The records that follow are to be reproduced verbatim.

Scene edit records
........

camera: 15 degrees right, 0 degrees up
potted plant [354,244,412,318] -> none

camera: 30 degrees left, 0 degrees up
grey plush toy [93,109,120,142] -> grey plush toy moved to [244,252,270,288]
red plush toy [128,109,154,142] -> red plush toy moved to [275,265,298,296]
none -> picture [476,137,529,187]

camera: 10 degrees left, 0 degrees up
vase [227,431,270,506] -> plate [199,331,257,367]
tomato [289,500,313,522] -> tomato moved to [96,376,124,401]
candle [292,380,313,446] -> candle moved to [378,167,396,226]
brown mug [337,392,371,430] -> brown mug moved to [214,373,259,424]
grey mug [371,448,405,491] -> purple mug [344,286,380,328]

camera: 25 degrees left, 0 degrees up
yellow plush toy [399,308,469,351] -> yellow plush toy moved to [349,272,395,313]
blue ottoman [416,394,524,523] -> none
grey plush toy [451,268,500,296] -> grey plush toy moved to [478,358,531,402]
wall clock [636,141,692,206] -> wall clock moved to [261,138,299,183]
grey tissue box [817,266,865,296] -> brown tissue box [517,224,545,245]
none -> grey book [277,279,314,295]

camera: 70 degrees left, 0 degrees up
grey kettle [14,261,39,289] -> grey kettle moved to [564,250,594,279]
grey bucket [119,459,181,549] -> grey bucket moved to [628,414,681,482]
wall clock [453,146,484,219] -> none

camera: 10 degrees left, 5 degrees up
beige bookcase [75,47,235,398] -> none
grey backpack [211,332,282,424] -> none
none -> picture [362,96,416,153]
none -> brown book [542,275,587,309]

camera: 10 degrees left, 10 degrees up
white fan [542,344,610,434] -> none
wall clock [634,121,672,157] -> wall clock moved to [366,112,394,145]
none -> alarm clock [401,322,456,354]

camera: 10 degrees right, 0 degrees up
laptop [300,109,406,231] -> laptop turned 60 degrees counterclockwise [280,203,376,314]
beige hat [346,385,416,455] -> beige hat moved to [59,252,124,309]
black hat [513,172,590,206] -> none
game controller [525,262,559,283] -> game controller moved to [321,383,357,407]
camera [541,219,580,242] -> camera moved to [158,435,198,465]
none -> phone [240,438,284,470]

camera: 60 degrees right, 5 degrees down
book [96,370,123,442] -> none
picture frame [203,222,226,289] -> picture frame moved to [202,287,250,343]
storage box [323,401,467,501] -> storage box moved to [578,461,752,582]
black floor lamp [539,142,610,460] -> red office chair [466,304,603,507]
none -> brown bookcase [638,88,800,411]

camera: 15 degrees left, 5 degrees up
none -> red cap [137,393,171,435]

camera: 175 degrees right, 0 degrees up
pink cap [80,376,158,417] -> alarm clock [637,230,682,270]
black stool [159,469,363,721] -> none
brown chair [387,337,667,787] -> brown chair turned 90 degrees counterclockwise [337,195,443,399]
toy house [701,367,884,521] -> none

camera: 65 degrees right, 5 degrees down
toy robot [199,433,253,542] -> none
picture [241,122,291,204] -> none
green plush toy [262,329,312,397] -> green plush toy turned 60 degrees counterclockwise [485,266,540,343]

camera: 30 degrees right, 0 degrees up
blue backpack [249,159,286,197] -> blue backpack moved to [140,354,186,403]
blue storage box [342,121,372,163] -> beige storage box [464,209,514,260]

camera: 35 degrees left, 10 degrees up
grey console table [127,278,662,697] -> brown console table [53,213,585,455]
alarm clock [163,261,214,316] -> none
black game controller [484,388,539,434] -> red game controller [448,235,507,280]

........

> [Answer for the task]
camera: 15 degrees right, 0 degrees up
potted plant [354,244,412,318] -> none

camera: 30 degrees left, 0 degrees up
grey plush toy [93,109,120,142] -> grey plush toy moved to [244,252,270,288]
red plush toy [128,109,154,142] -> red plush toy moved to [275,265,298,296]
none -> picture [476,137,529,187]

camera: 10 degrees left, 0 degrees up
vase [227,431,270,506] -> plate [199,331,257,367]
tomato [289,500,313,522] -> tomato moved to [96,376,124,401]
candle [292,380,313,446] -> candle moved to [378,167,396,226]
brown mug [337,392,371,430] -> brown mug moved to [214,373,259,424]
grey mug [371,448,405,491] -> purple mug [344,286,380,328]

camera: 25 degrees left, 0 degrees up
yellow plush toy [399,308,469,351] -> yellow plush toy moved to [349,272,395,313]
blue ottoman [416,394,524,523] -> none
grey plush toy [451,268,500,296] -> grey plush toy moved to [478,358,531,402]
wall clock [636,141,692,206] -> wall clock moved to [261,138,299,183]
grey tissue box [817,266,865,296] -> brown tissue box [517,224,545,245]
none -> grey book [277,279,314,295]

camera: 70 degrees left, 0 degrees up
grey kettle [14,261,39,289] -> grey kettle moved to [564,250,594,279]
grey bucket [119,459,181,549] -> grey bucket moved to [628,414,681,482]
wall clock [453,146,484,219] -> none

camera: 10 degrees left, 5 degrees up
beige bookcase [75,47,235,398] -> none
grey backpack [211,332,282,424] -> none
none -> picture [362,96,416,153]
none -> brown book [542,275,587,309]

camera: 10 degrees left, 10 degrees up
white fan [542,344,610,434] -> none
wall clock [634,121,672,157] -> wall clock moved to [366,112,394,145]
none -> alarm clock [401,322,456,354]

camera: 10 degrees right, 0 degrees up
laptop [300,109,406,231] -> laptop turned 60 degrees counterclockwise [280,203,376,314]
beige hat [346,385,416,455] -> beige hat moved to [59,252,124,309]
black hat [513,172,590,206] -> none
game controller [525,262,559,283] -> game controller moved to [321,383,357,407]
camera [541,219,580,242] -> camera moved to [158,435,198,465]
none -> phone [240,438,284,470]

camera: 60 degrees right, 5 degrees down
book [96,370,123,442] -> none
picture frame [203,222,226,289] -> picture frame moved to [202,287,250,343]
storage box [323,401,467,501] -> storage box moved to [578,461,752,582]
black floor lamp [539,142,610,460] -> red office chair [466,304,603,507]
none -> brown bookcase [638,88,800,411]

camera: 15 degrees left, 5 degrees up
none -> red cap [137,393,171,435]

camera: 175 degrees right, 0 degrees up
pink cap [80,376,158,417] -> alarm clock [637,230,682,270]
black stool [159,469,363,721] -> none
brown chair [387,337,667,787] -> brown chair turned 90 degrees counterclockwise [337,195,443,399]
toy house [701,367,884,521] -> none

camera: 65 degrees right, 5 degrees down
toy robot [199,433,253,542] -> none
picture [241,122,291,204] -> none
green plush toy [262,329,312,397] -> green plush toy turned 60 degrees counterclockwise [485,266,540,343]

camera: 30 degrees right, 0 degrees up
blue backpack [249,159,286,197] -> blue backpack moved to [140,354,186,403]
blue storage box [342,121,372,163] -> beige storage box [464,209,514,260]

camera: 35 degrees left, 10 degrees up
grey console table [127,278,662,697] -> brown console table [53,213,585,455]
alarm clock [163,261,214,316] -> none
black game controller [484,388,539,434] -> red game controller [448,235,507,280]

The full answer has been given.